What is required: Format the entries below as a numbered list, leaving out any blank lines.
◇ ◇ ◇ ◇
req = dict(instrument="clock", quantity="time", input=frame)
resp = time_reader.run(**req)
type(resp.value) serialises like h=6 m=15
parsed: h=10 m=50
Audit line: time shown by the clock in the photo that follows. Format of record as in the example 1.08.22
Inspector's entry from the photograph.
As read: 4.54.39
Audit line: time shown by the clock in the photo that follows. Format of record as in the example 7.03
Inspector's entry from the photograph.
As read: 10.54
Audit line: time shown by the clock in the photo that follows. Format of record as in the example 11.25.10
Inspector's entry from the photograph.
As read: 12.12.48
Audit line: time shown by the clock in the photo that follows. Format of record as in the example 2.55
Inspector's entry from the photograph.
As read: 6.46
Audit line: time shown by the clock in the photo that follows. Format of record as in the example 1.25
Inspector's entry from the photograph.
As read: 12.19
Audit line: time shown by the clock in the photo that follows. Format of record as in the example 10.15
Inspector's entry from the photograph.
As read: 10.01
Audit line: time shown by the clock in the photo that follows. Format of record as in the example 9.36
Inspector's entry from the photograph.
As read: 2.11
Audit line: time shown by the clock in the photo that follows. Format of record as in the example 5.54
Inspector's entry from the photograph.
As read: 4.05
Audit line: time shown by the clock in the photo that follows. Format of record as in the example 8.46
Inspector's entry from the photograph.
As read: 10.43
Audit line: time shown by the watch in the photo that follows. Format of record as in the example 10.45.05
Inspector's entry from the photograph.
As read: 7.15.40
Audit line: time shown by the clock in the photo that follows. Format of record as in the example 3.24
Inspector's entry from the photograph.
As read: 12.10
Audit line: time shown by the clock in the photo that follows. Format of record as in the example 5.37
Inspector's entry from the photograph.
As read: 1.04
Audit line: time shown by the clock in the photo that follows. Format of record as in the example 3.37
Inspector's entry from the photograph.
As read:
◇ ◇ ◇ ◇
The output:
1. req = dict(instrument="clock", quantity="time", input=frame)
2. resp = time_reader.run(**req)
3. type(resp.value) serialises like h=6 m=15
4. parsed: h=10 m=50
5. Audit line: time shown by the clock in the photo that follows. Format of record as in the example 1.08.22
6. Inspector's entry from the photograph.
7. As read: 4.54.39
8. Audit line: time shown by the clock in the photo that follows. Format of record as in the example 7.03
9. Inspector's entry from the photograph.
10. As read: 10.54
11. Audit line: time shown by the clock in the photo that follows. Format of record as in the example 11.25.10
12. Inspector's entry from the photograph.
13. As read: 12.12.48
14. Audit line: time shown by the clock in the photo that follows. Format of record as in the example 2.55
15. Inspector's entry from the photograph.
16. As read: 6.46
17. Audit line: time shown by the clock in the photo that follows. Format of record as in the example 1.25
18. Inspector's entry from the photograph.
19. As read: 12.19
20. Audit line: time shown by the clock in the photo that follows. Format of record as in the example 10.15
21. Inspector's entry from the photograph.
22. As read: 10.01
23. Audit line: time shown by the clock in the photo that follows. Format of record as in the example 9.36
24. Inspector's entry from the photograph.
25. As read: 2.11
26. Audit line: time shown by the clock in the photo that follows. Format of record as in the example 5.54
27. Inspector's entry from the photograph.
28. As read: 4.05
29. Audit line: time shown by the clock in the photo that follows. Format of record as in the example 8.46
30. Inspector's entry from the photograph.
31. As read: 10.43
32. Audit line: time shown by the watch in the photo that follows. Format of record as in the example 10.45.05
33. Inspector's entry from the photograph.
34. As read: 7.15.40
35. Audit line: time shown by the clock in the photo that follows. Format of record as in the example 3.24
36. Inspector's entry from the photograph.
37. As read: 12.10
38. Audit line: time shown by the clock in the photo that follows. Format of record as in the example 5.37
39. Inspector's entry from the photograph.
40. As read: 1.04
41. Audit line: time shown by the clock in the photo that follows. Format of record as in the example 3.37
42. Inspector's entry from the photograph.
43. As read:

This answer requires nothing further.